A walking bridge over the Horsepen Creek alongside the Old Battleground Road. It looks to me like an old railroad bridge.



 Heading back on the Nat Greene Trail, a rough estimate but this boardwalk was 180 steps and assuming I have the average man's stride of  2.5 feet, that would make this 450 feet long.


H. Michael Weaver Bridge over the south end of Lake Brandt. From here just a few hundred yards is where I entered the Palmetto Trail and I return the 1.8 miles retracing my same route back to my parked vehicle.


Thursday, April 9, 2020

Uwharrie National Forest - Uwharrie National Recreation Trail (Yates Place Camp to NC 109 Trailhead)

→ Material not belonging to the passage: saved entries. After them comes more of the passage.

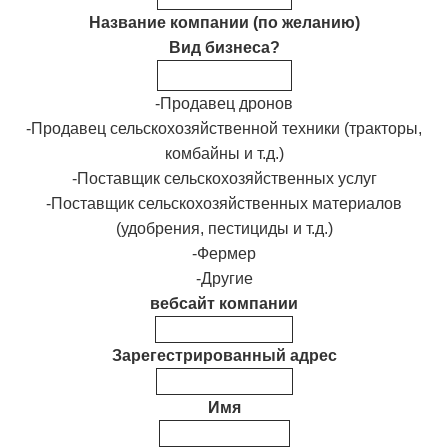
Название компании (по желанию)
Вид бизнеса?
-Продавец дронов
-Продавец сельскохозяйственной техники (тракторы,
комбайны и т.д.)
-Поставщик сельскохозяйственных услуг
-Поставщик сельскохозяйственных материалов
(удобрения, пестициды и т.д.)
-Фермер
-Другие
вебсайт компании
Зарегестрированный адрес
Имя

 The 3-miles from Yates Place Camp to the NC 109 Trailhead was recommended by the author of 100 Classic Hikes in North Carolina as a good sampling of the more than 20-miles of hiking this trail offers. I could have coved a lot more mileage of this trail if I had a hiking partner that also drove a car, we could have placed our vehicles at each end of a trailhead. But instead, I had to do a hike in and back.

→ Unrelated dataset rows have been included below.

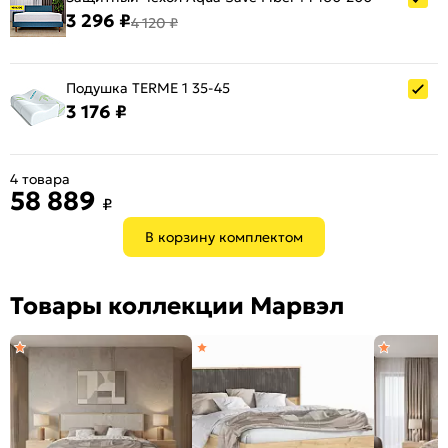
3 296 ₽
4 120 ₽
Подушка TERME 1 35-45
3 176 ₽
4 товара
58 889
₽
В корзину комплектом
Товары коллекции Марвэл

Yates Place Camp looks to be a nice secluded rustic campground off the narrow Secondary Road 1146 (Dusty Level Road).


The trail is 3-miles from trailhead to trailhead, but before you get to the actual trailhead from the campground it's a half-mile hike down this spur trail where the Duchman Creek Trail meets with the Uwharrie Trail.


The actual beginning of the Uwharrie Trail Trailhead from Yates Place, and as you can see I have 3-miles more to go and then back the same way I came. 

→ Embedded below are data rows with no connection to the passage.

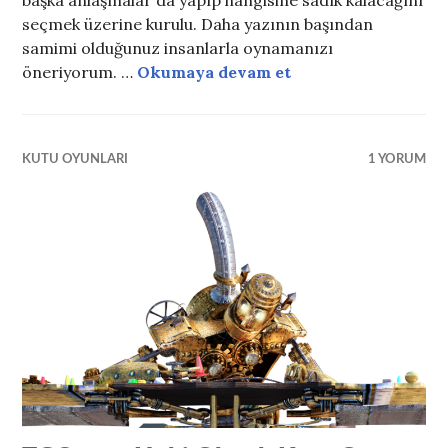
seçmek üzerine kurulu. Daha yazının başından
samimi olduğunuz insanlarla oynamanızı
Arkadaş Katili Yap
öneriyorum. …
Okumaya devam et
KUTU OYUNLARI
1 YORUM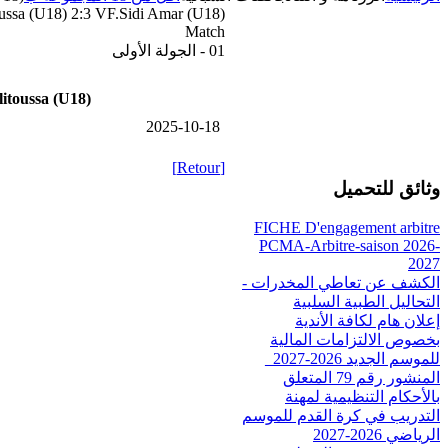
oussa (U18) 2:3 VF.Sidi Amar (U18)
Match
01 - الجولة الأولى
itoussa (U18)
2025-10-18
[Retour]
وثائق للتحميل
FICHE D'engagement arbitre
PCMA-Arbitre-saison 2026-
2027
الكشف عن تعاطي المخدرات -
التحاليل الطبية السلبية
إعلان هام لكافة الأندية
بخصوص الالتزامات المالية
للموسم الجديد 2026-2027_
المنشور رقم 79 المتعلق
بالأحكام التنظيمية لمهنة
التدريب في كرة القدم للموسم
الرياضي 2026-2027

The first half-mile was an ugly, smelly hike. The U.S Forest Service had done a "control burn" of the forest floor. 



After leaving the control burn area the hike got much more interesting. There were several of these creek crossings. I was appreciative of the laid down rocks so that my feet could stay dry. Gypsy wasn't so worried about that and refreshed herself from the stream. Our hike started out with a temperature of 84 degrees, but due to a thunderstorm towards the end of our hike, the temperature dropped to 72.


The trail was well marked with a white blaze on the trees, and for the most part, the trail was easily visible but there were several false trails in which the white blaze came in useful for knowing which direction to travel.


Trail skirts around some boulders.


The Uwharrie National Recreation Trail is designed for backpacking and there are quite a few of these campsites along the trail. Almost always they located near a water source of a creek.


An old faded wooden sign letting me know I'm nearing my destination.



The parking area is adjacent to the left of where the trail crosses NC Highway 109. Hikers stating here going south from where I crossed the road might have a tough time seeing the trail but glancing to the right you will see the white blaze though the trail itself is somewhat abscured. Gypsy and I couldn't rest more than 10-minutes because we just had enough time to make it back to the Jeep before dark, and also unknown to me a thunderstorm was lurking in the distance. We just made it back just before the rain hit.